**What is being asked**
From the listing that follows, report the number of lines with the word "wrist" in them, and no other output.

**Listed entries**
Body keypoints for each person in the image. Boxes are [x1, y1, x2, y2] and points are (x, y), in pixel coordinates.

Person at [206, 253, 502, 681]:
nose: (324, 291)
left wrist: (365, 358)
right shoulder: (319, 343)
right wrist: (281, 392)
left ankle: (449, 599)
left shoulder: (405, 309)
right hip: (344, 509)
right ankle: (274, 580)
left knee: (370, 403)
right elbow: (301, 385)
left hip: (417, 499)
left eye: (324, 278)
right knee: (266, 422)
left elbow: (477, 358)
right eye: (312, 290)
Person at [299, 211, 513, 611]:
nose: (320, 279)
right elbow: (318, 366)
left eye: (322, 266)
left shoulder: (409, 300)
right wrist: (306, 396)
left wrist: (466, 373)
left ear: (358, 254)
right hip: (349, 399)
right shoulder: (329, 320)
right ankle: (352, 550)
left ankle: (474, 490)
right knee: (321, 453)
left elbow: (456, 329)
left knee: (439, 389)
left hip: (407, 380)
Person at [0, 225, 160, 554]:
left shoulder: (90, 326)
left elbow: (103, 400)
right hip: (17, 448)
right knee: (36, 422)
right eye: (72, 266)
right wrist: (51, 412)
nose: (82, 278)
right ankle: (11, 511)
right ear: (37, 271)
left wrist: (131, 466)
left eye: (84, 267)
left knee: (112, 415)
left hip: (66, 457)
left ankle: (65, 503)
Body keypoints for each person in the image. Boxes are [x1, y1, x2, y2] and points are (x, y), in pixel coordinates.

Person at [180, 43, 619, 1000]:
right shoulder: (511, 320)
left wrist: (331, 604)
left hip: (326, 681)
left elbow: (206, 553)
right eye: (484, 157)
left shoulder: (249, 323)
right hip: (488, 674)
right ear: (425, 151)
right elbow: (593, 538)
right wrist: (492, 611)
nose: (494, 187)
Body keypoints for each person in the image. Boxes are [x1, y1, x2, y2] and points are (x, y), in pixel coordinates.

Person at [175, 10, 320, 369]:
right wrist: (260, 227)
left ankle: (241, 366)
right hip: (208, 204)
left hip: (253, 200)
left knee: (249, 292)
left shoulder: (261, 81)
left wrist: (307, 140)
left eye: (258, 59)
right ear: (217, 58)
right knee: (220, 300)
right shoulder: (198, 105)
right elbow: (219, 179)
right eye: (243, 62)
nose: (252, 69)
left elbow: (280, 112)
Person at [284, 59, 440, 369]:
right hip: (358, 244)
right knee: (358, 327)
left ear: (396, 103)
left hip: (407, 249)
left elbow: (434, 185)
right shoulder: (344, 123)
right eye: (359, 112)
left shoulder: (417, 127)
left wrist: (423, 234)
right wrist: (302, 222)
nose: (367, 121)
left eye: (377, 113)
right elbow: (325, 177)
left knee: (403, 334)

**Written reply**
12